Listed entries section start
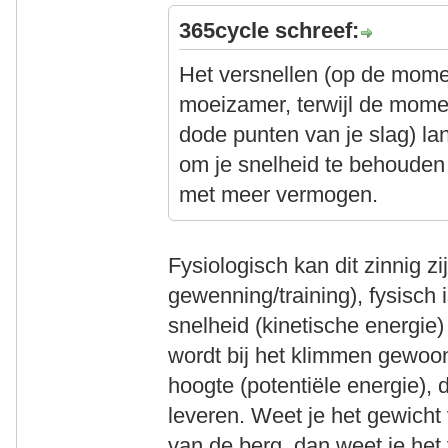
365cycle schreef:
Het versnellen (op de mome
moeizamer, terwijl de momen
dode punten van je slag) lan
om je snelheid te behoude
met meer vermogen.
Fysiologisch kan dit zinnig z
gewenning/training), fysisch
snelheid (kinetische energie) 
wordt bij het klimmen gewoon
hoogte (potentiële energie), 
leveren. Weet je het gewicht 
van de berg, dan weet je het 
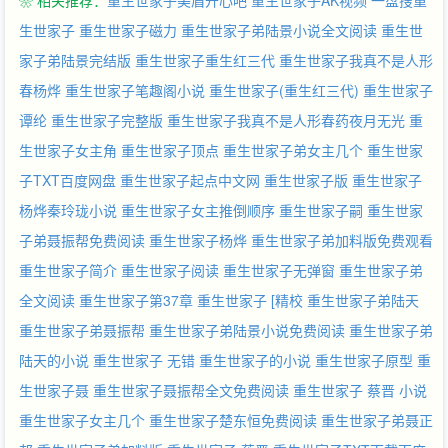
❀ 相关推荐：
重生世家子美眉开心吧
重生世家子AK视频
一盘搜重
生世家子
重生世家子磁力
重生世家子弟陆景小说全文阅读
重生世
家子弟陆景完结版
重生世家子重生红三代
重生世家子我真不是人形
春杨烨
重生世家子笔趣阁小说
重生世家子(重生红三代)
重生世家子
谭纶
重生世家子完整版
重生世家子我真不是人形春药夜月无光
重
生世家子女主角
重生世家子顶点
重生世家子弟女主几个
重生世家
子TXT百度网盘
重生世家子起点中文网
重生世家子版
重生世家子
杨烨秦玲珑小说
重生世家子女主推倒顺序
重生世家子嗣
重生世家
子弟聂振帮免费阅读
重生世家子杨烨
重生世家子弟加料版免费观看
重生世家子简介
重生世家子阅读
重生世家子无弹窗
重生世家子弟
全文阅读
重生世家子第37章
重生世家子 [精校
重生世家子弟陆天
重生世家子弟聂振帮
重生世家子弟陆景小说免费阅读
重生世家子弟
陆天的小说
重生世家子 无错
重生世家子的小说
重生世家子原型
重
生世家子聂
重生世家子聂振帮全文免费阅读
重生世家子 蔡晋 小说
重生世家子女主几个
重生世家子楚东恒免费阅读
重生世家子弟聂正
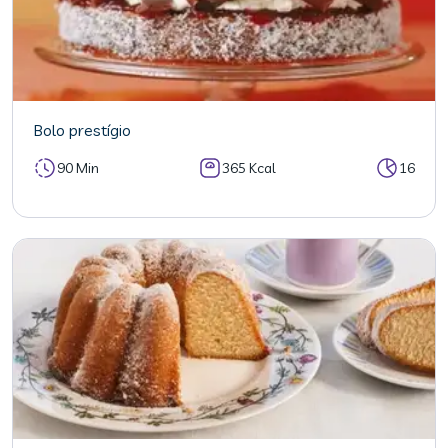
Bolo prestígio
90 Min
365 Kcal
16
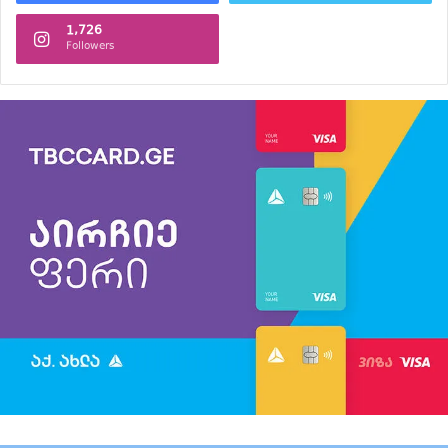
1,726
Followers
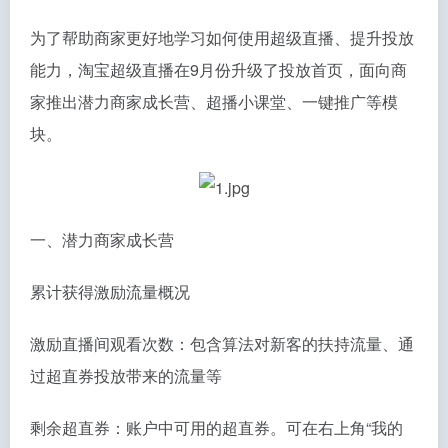
为了帮助商家更好地学习如何使用超级直播、提升投放
能力，淘宝超级直播在9月份升级了投放首页，面向商
家推出潜力商家成长营、超播小课堂、一键推广等模
块。
一、潜力商家成长营
累计获得激励流量概况
激励直播间观看次数：包含算法对新客的扶持流量、通
过超直券投放带来的流量等
剩余超直券：账户中可用的超直券。可在右上角“我的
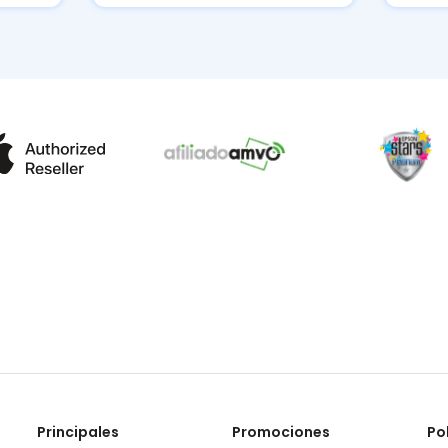
Principales
Promociones
Po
Listed entries section end
* [Job item]
Exact copy, no pictures: reproduce every record above.

* [Expected answer]
365cycle schreef:
Het versnellen (op de mome
moeizamer, terwijl de momen
dode punten van je slag) lan
om je snelheid te behoude
met meer vermogen.
Fysiologisch kan dit zinnig z
gewenning/training), fysisch
snelheid (kinetische energie) 
wordt bij het klimmen gewoon
hoogte (potentiële energie), 
leveren. Weet je het gewicht 
van de berg, dan weet je het 
❀ 相关推荐：
重生世家子美眉开心吧
重生世家子AK视频
一盘搜重
生世家子
重生世家子磁力
重生世家子弟陆景小说全文阅读
重生世
家子弟陆景完结版
重生世家子重生红三代
重生世家子我真不是人形
春杨烨
重生世家子笔趣阁小说
重生世家子(重生红三代)
重生世家子
谭纶
重生世家子完整版
重生世家子我真不是人形春药夜月无光
重
生世家子女主角
重生世家子顶点
重生世家子弟女主几个
重生世家
子TXT百度网盘
重生世家子起点中文网
重生世家子版
重生世家子
杨烨秦玲珑小说
重生世家子女主推倒顺序
重生世家子嗣
重生世家
子弟聂振帮免费阅读
重生世家子杨烨
重生世家子弟加料版免费观看
重生世家子简介
重生世家子阅读
重生世家子无弹窗
重生世家子弟
全文阅读
重生世家子第37章
重生世家子 [精校
重生世家子弟陆天
重生世家子弟聂振帮
重生世家子弟陆景小说免费阅读
重生世家子弟
陆天的小说
重生世家子 无错
重生世家子的小说
重生世家子原型
重
生世家子聂
重生世家子聂振帮全文免费阅读
重生世家子 蔡晋 小说
重生世家子女主几个
重生世家子楚东恒免费阅读
重生世家子弟聂正
Bolo prestígio
90 Min
365 Kcal
16
1,726
Followers
为了帮助商家更好地学习如何使用超级直播、提升投放
能力，淘宝超级直播在9月份升级了投放首页，面向商
家推出潜力商家成长营、超播小课堂、一键推广等模
块。
一、潜力商家成长营
累计获得激励流量概况
激励直播间观看次数：包含算法对新客的扶持流量、通
过超直券投放带来的流量等
剩余超直券：账户中可用的超直券。可在右上角“我的
Principales
Promociones
Po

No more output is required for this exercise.